** TASK TO CARRY OUT **
Quote the lines below word for word, starting at the line that contains "order: Polyporales" and ending at the line that contains "family: Scarabaeidae", with both of those lines included.
-- START DATA SUPPLIED --
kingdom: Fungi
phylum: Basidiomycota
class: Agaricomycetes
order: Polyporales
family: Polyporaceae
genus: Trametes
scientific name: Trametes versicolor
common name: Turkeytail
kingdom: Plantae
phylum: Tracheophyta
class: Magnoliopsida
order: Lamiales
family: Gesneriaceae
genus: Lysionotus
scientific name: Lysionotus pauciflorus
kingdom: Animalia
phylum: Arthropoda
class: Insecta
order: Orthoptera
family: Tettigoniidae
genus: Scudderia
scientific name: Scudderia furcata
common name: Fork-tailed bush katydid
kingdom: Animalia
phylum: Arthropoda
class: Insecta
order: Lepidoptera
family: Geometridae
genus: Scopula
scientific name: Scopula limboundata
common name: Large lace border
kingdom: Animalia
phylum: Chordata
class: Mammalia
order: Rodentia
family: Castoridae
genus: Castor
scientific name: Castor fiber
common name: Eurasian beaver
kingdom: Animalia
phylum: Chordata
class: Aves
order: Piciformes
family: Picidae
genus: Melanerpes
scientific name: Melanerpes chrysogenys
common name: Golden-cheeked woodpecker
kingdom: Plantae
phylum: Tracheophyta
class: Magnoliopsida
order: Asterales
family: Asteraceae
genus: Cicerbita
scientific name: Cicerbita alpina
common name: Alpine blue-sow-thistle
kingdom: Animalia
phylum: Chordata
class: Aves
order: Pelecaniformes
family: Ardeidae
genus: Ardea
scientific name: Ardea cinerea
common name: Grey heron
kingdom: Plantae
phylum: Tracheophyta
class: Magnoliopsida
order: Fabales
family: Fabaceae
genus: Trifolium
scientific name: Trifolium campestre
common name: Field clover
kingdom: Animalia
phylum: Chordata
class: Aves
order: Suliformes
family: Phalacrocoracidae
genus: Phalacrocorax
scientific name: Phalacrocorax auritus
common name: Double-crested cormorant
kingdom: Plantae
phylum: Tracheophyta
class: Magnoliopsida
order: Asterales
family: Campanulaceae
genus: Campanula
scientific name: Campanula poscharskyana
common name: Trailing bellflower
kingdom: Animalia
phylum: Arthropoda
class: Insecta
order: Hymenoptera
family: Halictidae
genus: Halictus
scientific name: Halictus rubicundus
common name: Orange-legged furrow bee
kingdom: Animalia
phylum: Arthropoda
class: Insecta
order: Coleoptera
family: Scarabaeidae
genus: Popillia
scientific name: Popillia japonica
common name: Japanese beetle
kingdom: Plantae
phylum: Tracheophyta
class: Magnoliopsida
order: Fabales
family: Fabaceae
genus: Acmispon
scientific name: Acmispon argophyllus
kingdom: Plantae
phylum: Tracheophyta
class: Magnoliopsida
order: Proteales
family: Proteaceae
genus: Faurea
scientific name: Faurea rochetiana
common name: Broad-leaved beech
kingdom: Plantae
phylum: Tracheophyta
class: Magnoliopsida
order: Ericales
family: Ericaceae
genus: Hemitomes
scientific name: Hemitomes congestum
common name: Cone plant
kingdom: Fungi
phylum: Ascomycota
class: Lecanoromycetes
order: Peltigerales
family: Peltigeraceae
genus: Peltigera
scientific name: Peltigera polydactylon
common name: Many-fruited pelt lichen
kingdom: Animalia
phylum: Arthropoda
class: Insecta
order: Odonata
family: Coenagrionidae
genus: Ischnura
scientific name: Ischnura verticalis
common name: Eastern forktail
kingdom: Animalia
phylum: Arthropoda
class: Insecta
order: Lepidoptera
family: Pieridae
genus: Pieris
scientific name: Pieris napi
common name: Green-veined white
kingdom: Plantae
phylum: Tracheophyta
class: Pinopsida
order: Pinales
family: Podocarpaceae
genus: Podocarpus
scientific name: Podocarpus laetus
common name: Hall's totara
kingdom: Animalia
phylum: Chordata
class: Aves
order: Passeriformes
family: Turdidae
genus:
-- END DATA SUPPLIED --
** EXERCISE SOLUTION **
order: Polyporales
family: Polyporaceae
genus: Trametes
scientific name: Trametes versicolor
common name: Turkeytail
kingdom: Plantae
phylum: Tracheophyta
class: Magnoliopsida
order: Lamiales
family: Gesneriaceae
genus: Lysionotus
scientific name: Lysionotus pauciflorus
kingdom: Animalia
phylum: Arthropoda
class: Insecta
order: Orthoptera
family: Tettigoniidae
genus: Scudderia
scientific name: Scudderia furcata
common name: Fork-tailed bush katydid
kingdom: Animalia
phylum: Arthropoda
class: Insecta
order: Lepidoptera
family: Geometridae
genus: Scopula
scientific name: Scopula limboundata
common name: Large lace border
kingdom: Animalia
phylum: Chordata
class: Mammalia
order: Rodentia
family: Castoridae
genus: Castor
scientific name: Castor fiber
common name: Eurasian beaver
kingdom: Animalia
phylum: Chordata
class: Aves
order: Piciformes
family: Picidae
genus: Melanerpes
scientific name: Melanerpes chrysogenys
common name: Golden-cheeked woodpecker
kingdom: Plantae
phylum: Tracheophyta
class: Magnoliopsida
order: Asterales
family: Asteraceae
genus: Cicerbita
scientific name: Cicerbita alpina
common name: Alpine blue-sow-thistle
kingdom: Animalia
phylum: Chordata
class: Aves
order: Pelecaniformes
family: Ardeidae
genus: Ardea
scientific name: Ardea cinerea
common name: Grey heron
kingdom: Plantae
phylum: Tracheophyta
class: Magnoliopsida
order: Fabales
family: Fabaceae
genus: Trifolium
scientific name: Trifolium campestre
common name: Field clover
kingdom: Animalia
phylum: Chordata
class: Aves
order: Suliformes
family: Phalacrocoracidae
genus: Phalacrocorax
scientific name: Phalacrocorax auritus
common name: Double-crested cormorant
kingdom: Plantae
phylum: Tracheophyta
class: Magnoliopsida
order: Asterales
family: Campanulaceae
genus: Campanula
scientific name: Campanula poscharskyana
common name: Trailing bellflower
kingdom: Animalia
phylum: Arthropoda
class: Insecta
order: Hymenoptera
family: Halictidae
genus: Halictus
scientific name: Halictus rubicundus
common name: Orange-legged furrow bee
kingdom: Animalia
phylum: Arthropoda
class: Insecta
order: Coleoptera
family: Scarabaeidae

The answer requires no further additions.